Data block: Begin
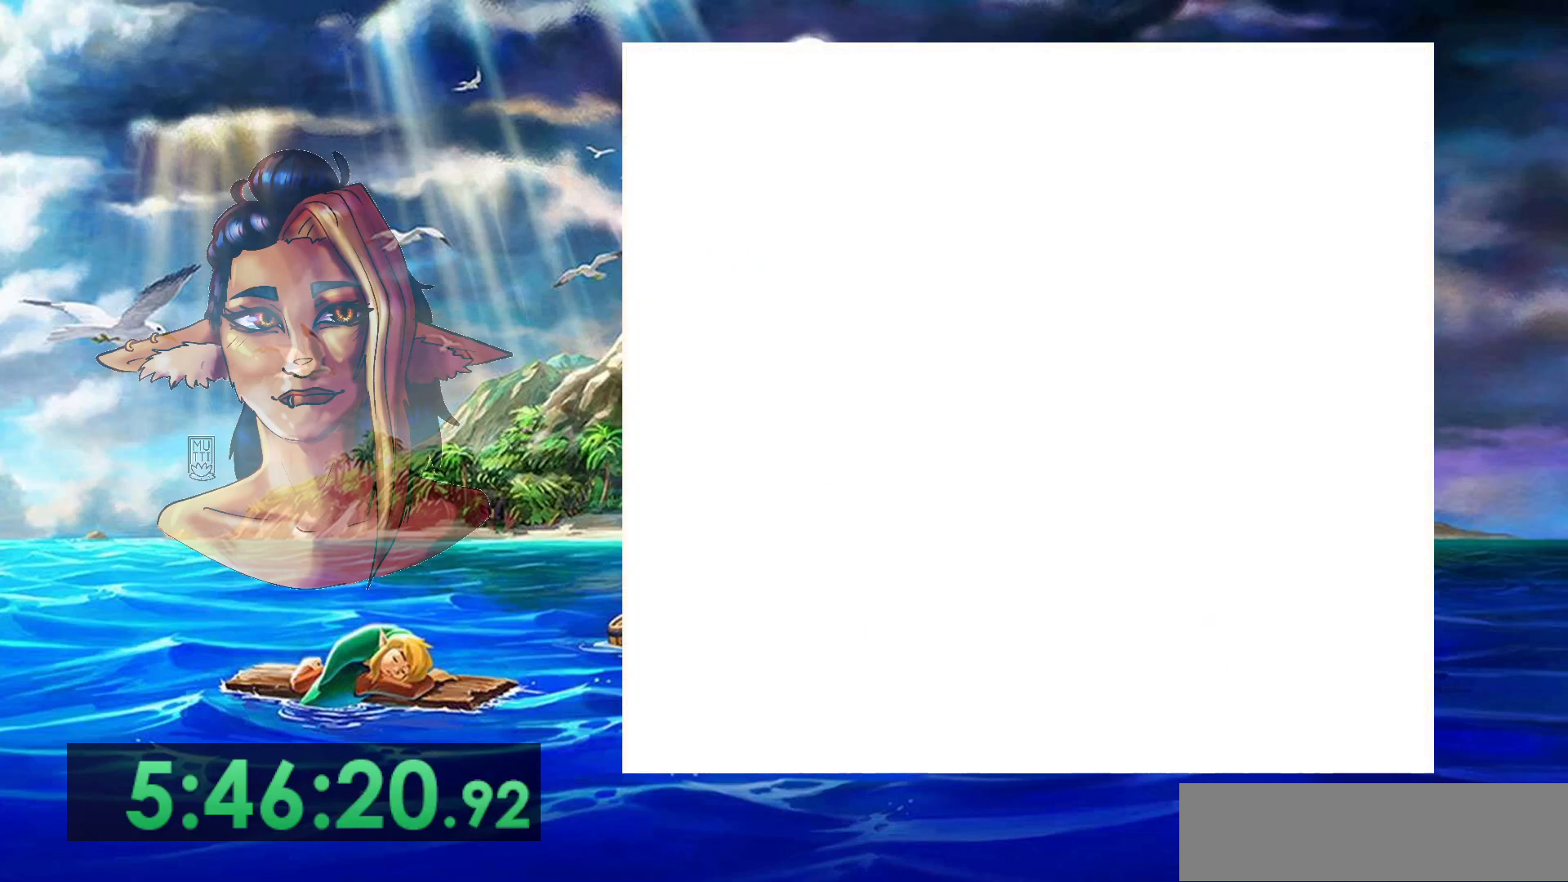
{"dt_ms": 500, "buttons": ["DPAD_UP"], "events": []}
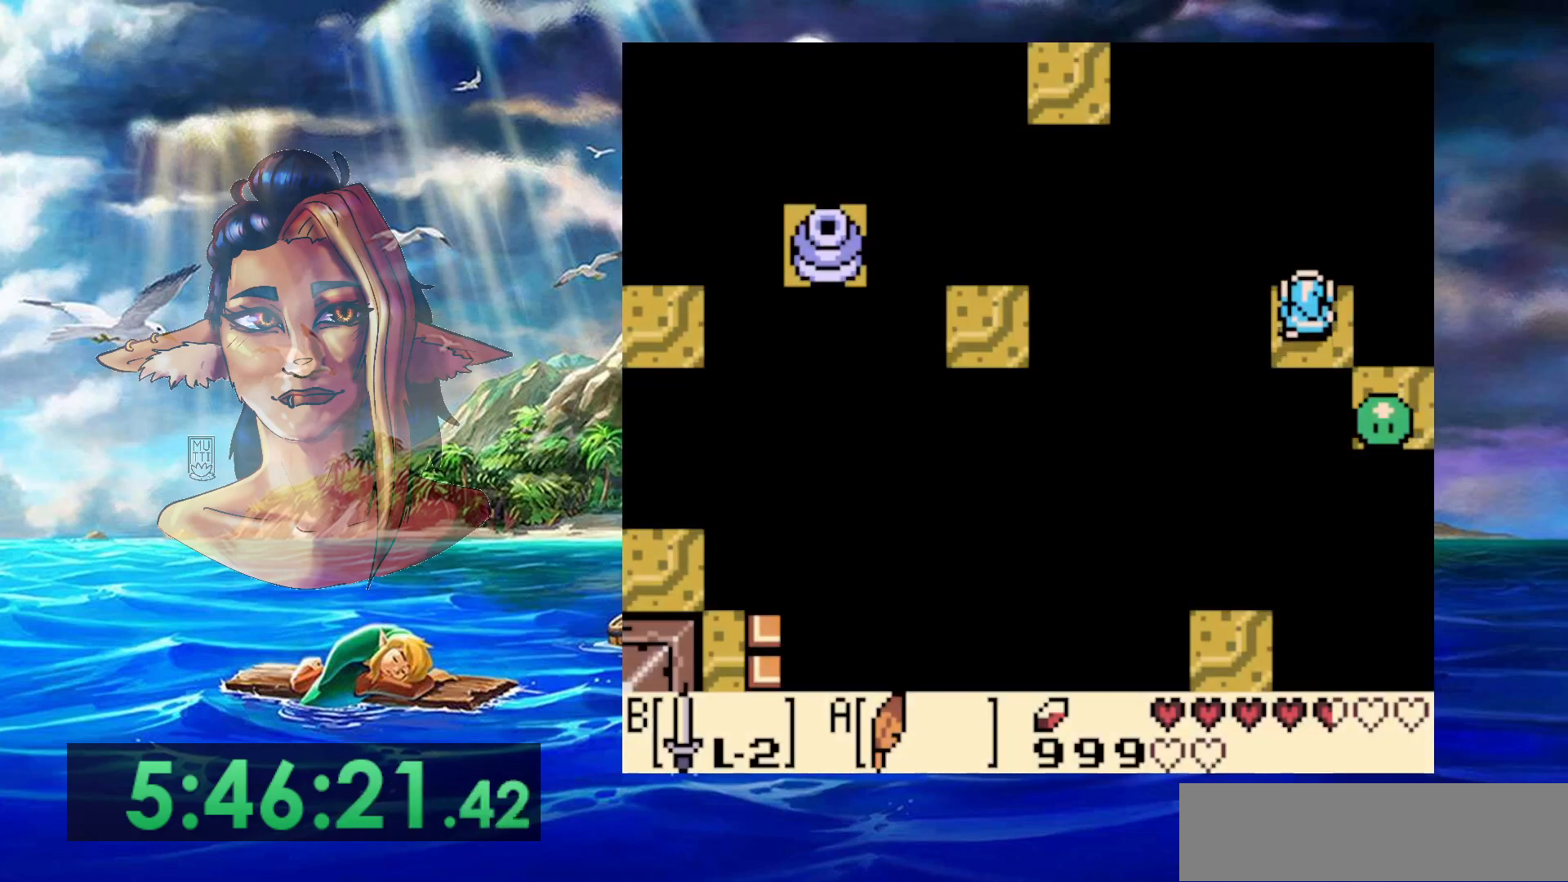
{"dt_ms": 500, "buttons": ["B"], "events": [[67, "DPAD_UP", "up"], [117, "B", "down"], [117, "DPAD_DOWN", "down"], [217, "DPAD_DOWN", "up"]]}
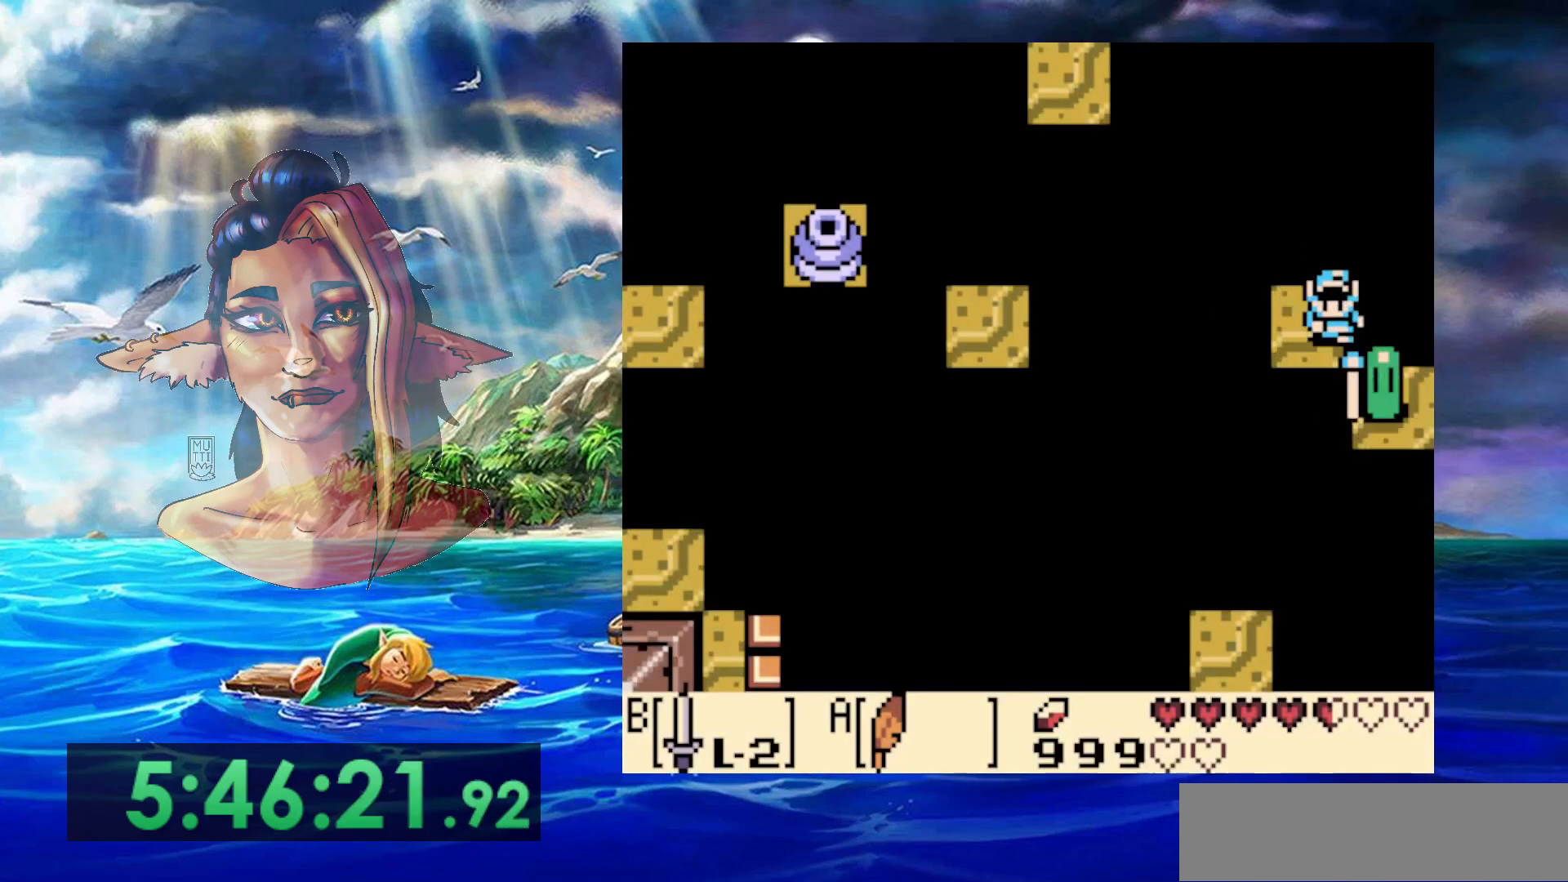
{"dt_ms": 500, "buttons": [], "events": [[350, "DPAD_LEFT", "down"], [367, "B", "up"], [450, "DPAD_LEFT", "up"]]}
Data block: End
In your output, repeat the listing above exactly and include none of the pictures.

{"dt_ms": 500, "buttons": ["DPAD_UP"], "events": []}
{"dt_ms": 500, "buttons": ["B"], "events": [[67, "DPAD_UP", "up"], [117, "B", "down"], [117, "DPAD_DOWN", "down"], [217, "DPAD_DOWN", "up"]]}
{"dt_ms": 500, "buttons": [], "events": [[350, "DPAD_LEFT", "down"], [367, "B", "up"], [450, "DPAD_LEFT", "up"]]}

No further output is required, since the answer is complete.